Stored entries
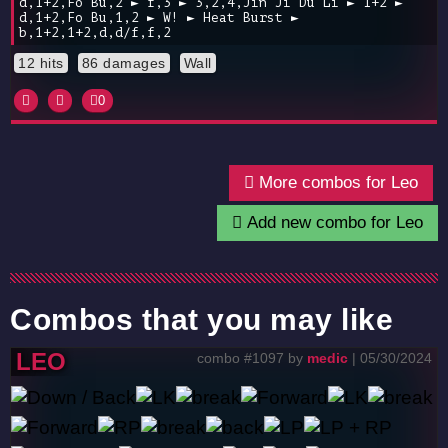
d,1+2,Fo Bu,2 ► f,3 ► 3,2,4,Jin Ji Du Li ► 1+2 ►
d,1+2,Fo Bu,1,2 ► W! ► Heat Burst ►
b,1+2,1+2,d,d/f,f,2
12 hits
86 damages
Wall
0
More combos for Leo
Add new combo for Leo
Combos that you may like
LEO
combo #1097 by
medic
| 05/30/2024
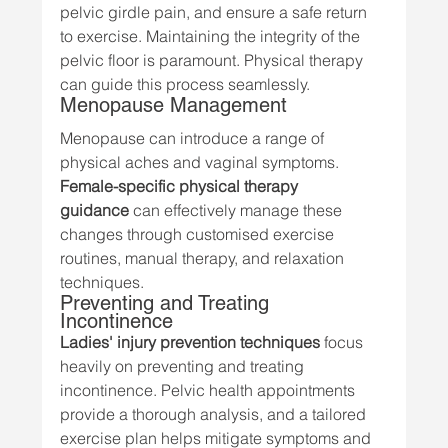
pelvic girdle pain, and ensure a safe return 
to exercise. Maintaining the integrity of the 
pelvic floor is paramount. Physical therapy 
can guide this process seamlessly.
Menopause Management
Menopause can introduce a range of 
physical aches and vaginal symptoms. 
Female-specific physical therapy 
guidance
 can effectively manage these 
changes through customised exercise 
routines, manual therapy, and relaxation 
techniques.
Preventing and Treating 
Incontinence
Ladies' injury prevention techniques
 focus 
heavily on preventing and treating 
incontinence. Pelvic health appointments 
provide a thorough analysis, and a tailored 
exercise plan helps mitigate symptoms and 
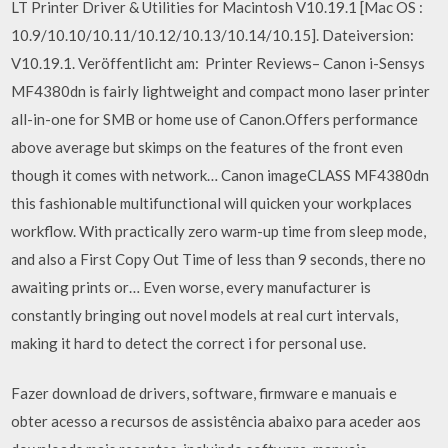
LT Printer Driver & Utilities for Macintosh V10.19.1 [Mac OS :
10.9/10.10/10.11/10.12/10.13/10.14/10.15]. Dateiversion:
V10.19.1. Veröffentlicht am: Printer Reviews– Canon i-Sensys
MF4380dn is fairly lightweight and compact mono laser printer
all-in-one for SMB or home use of Canon.Offers performance
above average but skimps on the features of the front even
though it comes with network… Canon imageCLASS MF4380dn
this fashionable multifunctional will quicken your workplaces
workflow. With practically zero warm-up time from sleep mode,
and also a First Copy Out Time of less than 9 seconds, there no
awaiting prints or… Even worse, every manufacturer is
constantly bringing out novel models at real curt intervals,
making it hard to detect the correct i for personal use.
Fazer download de drivers, software, firmware e manuais e
obter acesso a recursos de assistência abaixo para aceder aos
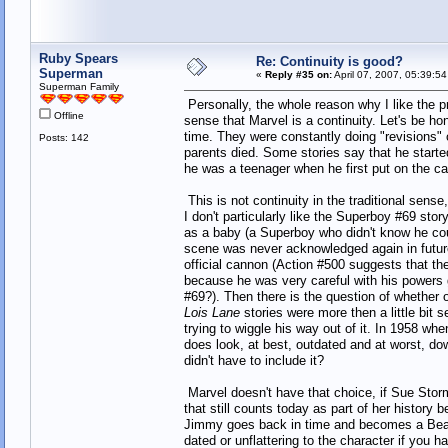
Ruby Spears
Re: Continuity is good?
Superman
«
Reply #35 on:
April 07, 2007, 05:39:5
Superman Family
Personally, the whole reason why I like the pr
Offline
sense that Marvel is a continuity. Let's be 
time. They were constantly doing "revisions"
Posts: 142
parents died. Some stories say that he starte
he was a teenager when he first put on the c
This is not continuity in the traditional sense,
I don't particularly like the Superboy #69 stor
as a baby (a Superboy who didn't know he coul
scene was never acknowledged again in future ret
official cannon (Action #500 suggests that the
because he was very careful with his powers
#69?). Then there is the question of whether o
Lois Lane
stories were more then a little bit
trying to wiggle his way out of it. In 1958 whe
does look, at best, outdated and at worst, dow
didn't have to include it?
Marvel doesn't have that choice, if Sue Storm
that still counts today as part of her history 
Jimmy goes back in time and becomes a Beattle
dated or unflattering to the character if you 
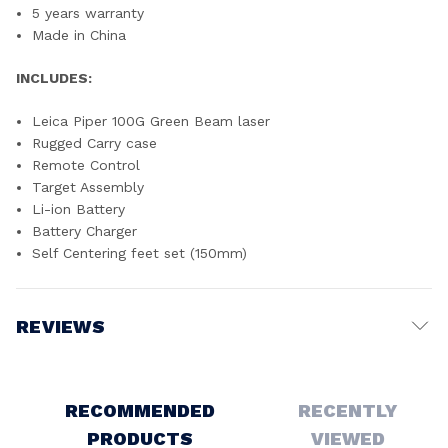
5 years warranty
Made in China
INCLUDES:
Leica Piper 100G Green Beam laser
Rugged Carry case
Remote Control
Target Assembly
Li-ion Battery
Battery Charger
Self Centering feet set (150mm)
REVIEWS
Write a Review
RECOMMENDED
RECENTLY
PRODUCTS
VIEWED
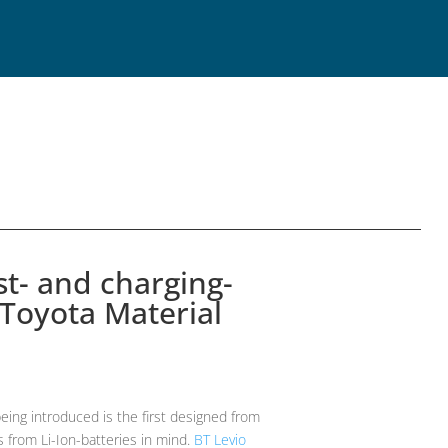
t- and charging-
 Toyota Material
being introduced is the first designed from
 from Li-Ion-batteries in mind.
BT Levio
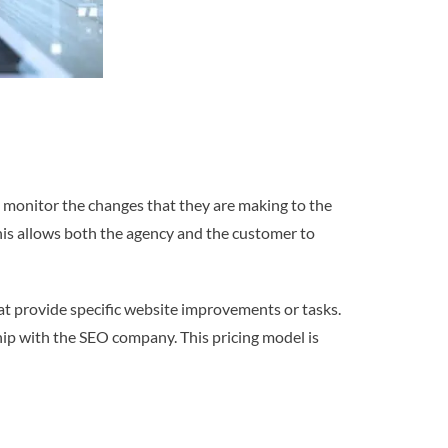
 monitor the changes that they are making to the
is allows both the agency and the customer to
hat provide specific website improvements or tasks.
hip with the SEO company. This pricing model is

-- Work instructions --
Could you transcribe every entry exactly, leaving out the pictures?

-- Answer space --
d,1+2,Fo Bu,2 ► f,3 ► 3,2,4,Jin Ji Du Li ► 1+2 ►
d,1+2,Fo Bu,1,2 ► W! ► Heat Burst ►
b,1+2,1+2,d,d/f,f,2
12 hits
86 damages
Wall
0
More combos for Leo
Add new combo for Leo
Combos that you may like
LEO
combo #1097 by
medic
| 05/30/2024
pelvic girdle pain, and ensure a safe return 
to exercise. Maintaining the integrity of the 
pelvic floor is paramount. Physical therapy 
can guide this process seamlessly.
Menopause Management
Menopause can introduce a range of 
physical aches and vaginal symptoms. 
Female-specific physical therapy 
guidance
 can effectively manage these 
changes through customised exercise 
routines, manual therapy, and relaxation 
techniques.
Preventing and Treating 
Incontinence
Ladies' injury prevention techniques
 focus 
heavily on preventing and treating 
incontinence. Pelvic health appointments 
provide a thorough analysis, and a tailored 
exercise plan helps mitigate symptoms and 
LT Printer Driver & Utilities for Macintosh V10.19.1 [Mac OS :
10.9/10.10/10.11/10.12/10.13/10.14/10.15]. Dateiversion:
V10.19.1. Veröffentlicht am: Printer Reviews– Canon i-Sensys
MF4380dn is fairly lightweight and compact mono laser printer
all-in-one for SMB or home use of Canon.Offers performance
above average but skimps on the features of the front even
though it comes with network… Canon imageCLASS MF4380dn
this fashionable multifunctional will quicken your workplaces
workflow. With practically zero warm-up time from sleep mode,
and also a First Copy Out Time of less than 9 seconds, there no
awaiting prints or… Even worse, every manufacturer is
constantly bringing out novel models at real curt intervals,
making it hard to detect the correct i for personal use.
Fazer download de drivers, software, firmware e manuais e
obter acesso a recursos de assistência abaixo para aceder aos
Ruby Spears
Re: Continuity is good?
Superman
«
Reply #35 on:
April 07, 2007, 05:39:5
Superman Family
Personally, the whole reason why I like the pr
Offline
sense that Marvel is a continuity. Let's be 
time. They were constantly doing "revisions"
Posts: 142
parents died. Some stories say that he starte
he was a teenager when he first put on the c
This is not continuity in the traditional sense,
I don't particularly like the Superboy #69 stor
as a baby (a Superboy who didn't know he coul
scene was never acknowledged again in future ret
official cannon (Action #500 suggests that the
because he was very careful with his powers
#69?). Then there is the question of whether o
Lois Lane
stories were more then a little bit
trying to wiggle his way out of it. In 1958 whe
does look, at best, outdated and at worst, dow
didn't have to include it?
Marvel doesn't have that choice, if Sue Storm
that still counts today as part of her history 
Jimmy goes back in time and becomes a Beattle
dated or unflattering to the character if you 
5 years warranty
Made in China
INCLUDES:
Leica Piper 100G Green Beam laser
Rugged Carry case
Remote Control
Target Assembly
Li-ion Battery
Battery Charger
Self Centering feet set (150mm)
REVIEWS
Write a Review
RECOMMENDED
RECENTLY
PRODUCTS
VIEWED
t- and charging-
 Toyota Material
being introduced is the first designed from
 from Li-Ion-batteries in mind.
BT Levio
 monitor the changes that they are making to the
is allows both the agency and the customer to
hat provide specific website improvements or tasks.
hip with the SEO company. This pricing model is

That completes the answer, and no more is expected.